If the 20,000 number is correct, over the 2.4 million years that T. rex walked the Earth, there would have been a total of some 2.5 billion adults that ever lived.
But even Dr. Marshall thinks the 20,000 number is likely low. “It just seems inconceivable you can last a couple of million years with those few individuals,” he said. “You just need some horrible plague or something and you’re gone.”
He said he thought the population could have been tens of thousands or maybe 100,000 or 200,000. A large part of the uncertainty is that Damuth’s law is not absolute. Jaguars and spotted hyenas are both meat-eating mammals of similar size, but the population density of hyenas is some 50 times higher.
“Using these methods is really the exciting part,” said Peter Makovicky, a paleontologist at the University of Minnesota who was not involved with the research. “I don’t think many of us who are sort of the, let’s say, skeletally focused paleontologists have thought this would be possible, but I think it’s really eye-opening in that sense.”
Dr. Makovicky said when he read the paper, he started searching for populations of large predatory animals today to compare with the estimate of 20,000 T. rexes. “There are less than 4,000 tigers left in the wild, some more lions,” he said. “It didn’t sound like a big number, but it actually isn’t that small.”

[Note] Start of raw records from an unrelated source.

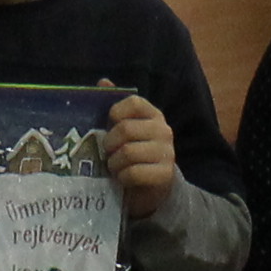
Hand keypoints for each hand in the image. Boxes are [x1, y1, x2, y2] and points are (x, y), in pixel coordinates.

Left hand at [102, 89, 177, 219]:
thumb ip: (114, 107)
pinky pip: (134, 173)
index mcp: (153, 115)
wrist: (151, 188)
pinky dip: (122, 177)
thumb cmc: (133, 154)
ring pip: (128, 152)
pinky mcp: (165, 174)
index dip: (116, 112)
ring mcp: (167, 152)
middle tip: (107, 152)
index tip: (109, 125)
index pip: (134, 102)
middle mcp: (164, 130)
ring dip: (114, 163)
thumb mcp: (123, 130)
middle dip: (109, 143)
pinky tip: (123, 178)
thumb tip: (103, 82)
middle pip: (126, 129)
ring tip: (114, 166)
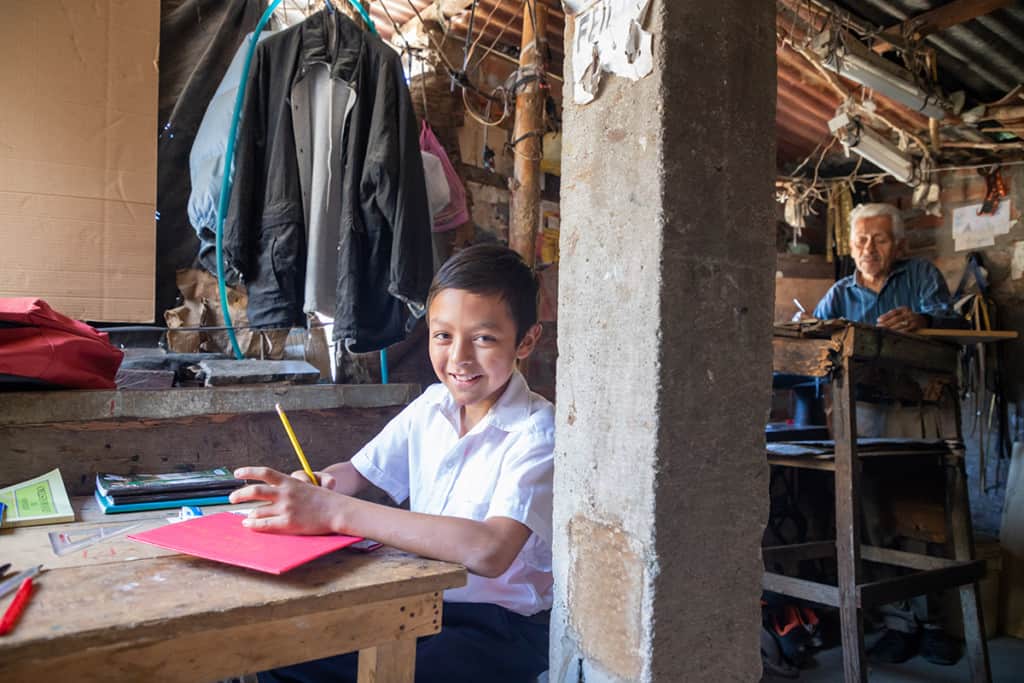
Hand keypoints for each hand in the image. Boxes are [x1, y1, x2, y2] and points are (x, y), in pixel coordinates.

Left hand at [230, 466, 348, 534]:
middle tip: (232, 498)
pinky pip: (265, 525)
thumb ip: (288, 488)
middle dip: (239, 495)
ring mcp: (286, 509)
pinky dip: (253, 525)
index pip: (265, 473)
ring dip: (249, 514)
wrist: (337, 510)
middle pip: (255, 491)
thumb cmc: (323, 499)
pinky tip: (248, 525)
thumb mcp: (305, 486)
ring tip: (247, 517)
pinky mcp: (288, 523)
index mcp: (290, 482)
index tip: (237, 473)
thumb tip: (271, 493)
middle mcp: (285, 494)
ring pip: (257, 511)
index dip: (248, 471)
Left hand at [877, 306, 927, 331]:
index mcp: (904, 309)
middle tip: (879, 328)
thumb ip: (891, 317)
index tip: (878, 320)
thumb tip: (879, 321)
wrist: (922, 321)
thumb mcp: (901, 314)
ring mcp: (913, 320)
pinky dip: (900, 333)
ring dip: (892, 329)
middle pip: (897, 319)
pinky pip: (907, 330)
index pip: (894, 312)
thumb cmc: (906, 318)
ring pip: (901, 325)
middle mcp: (909, 313)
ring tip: (884, 332)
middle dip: (887, 323)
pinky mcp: (916, 327)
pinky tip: (893, 335)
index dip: (886, 316)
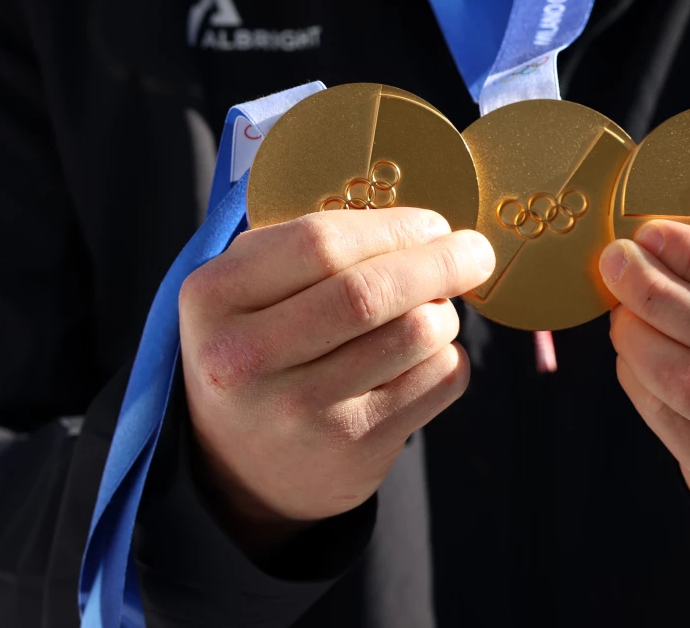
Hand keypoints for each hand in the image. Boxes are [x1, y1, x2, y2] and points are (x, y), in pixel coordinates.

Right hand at [178, 208, 493, 553]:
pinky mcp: (352, 447)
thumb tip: (415, 223)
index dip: (394, 227)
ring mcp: (299, 410)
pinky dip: (447, 357)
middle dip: (441, 263)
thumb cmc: (260, 348)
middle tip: (475, 252)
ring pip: (416, 334)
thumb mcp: (246, 290)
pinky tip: (421, 360)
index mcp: (214, 297)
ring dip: (443, 313)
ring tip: (430, 312)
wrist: (240, 467)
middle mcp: (246, 358)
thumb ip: (306, 246)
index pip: (322, 243)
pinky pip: (439, 379)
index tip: (434, 224)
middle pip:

The study did not try to count younger T. rexes. In recent years, research suggests that juveniles were almost like a different species. Although they may have been more numerous than adults, few fossils have been found, indicating that most survived this period of life or that the bones of juveniles were less likely to be preserved.
For Dr. Marshall, he was also able to get an answer to the question he started with: Only about one out of every 80 million T. rexes that ever existed was fossilized, although, in the most populous regions, the number may be as high as 1 in 16,000.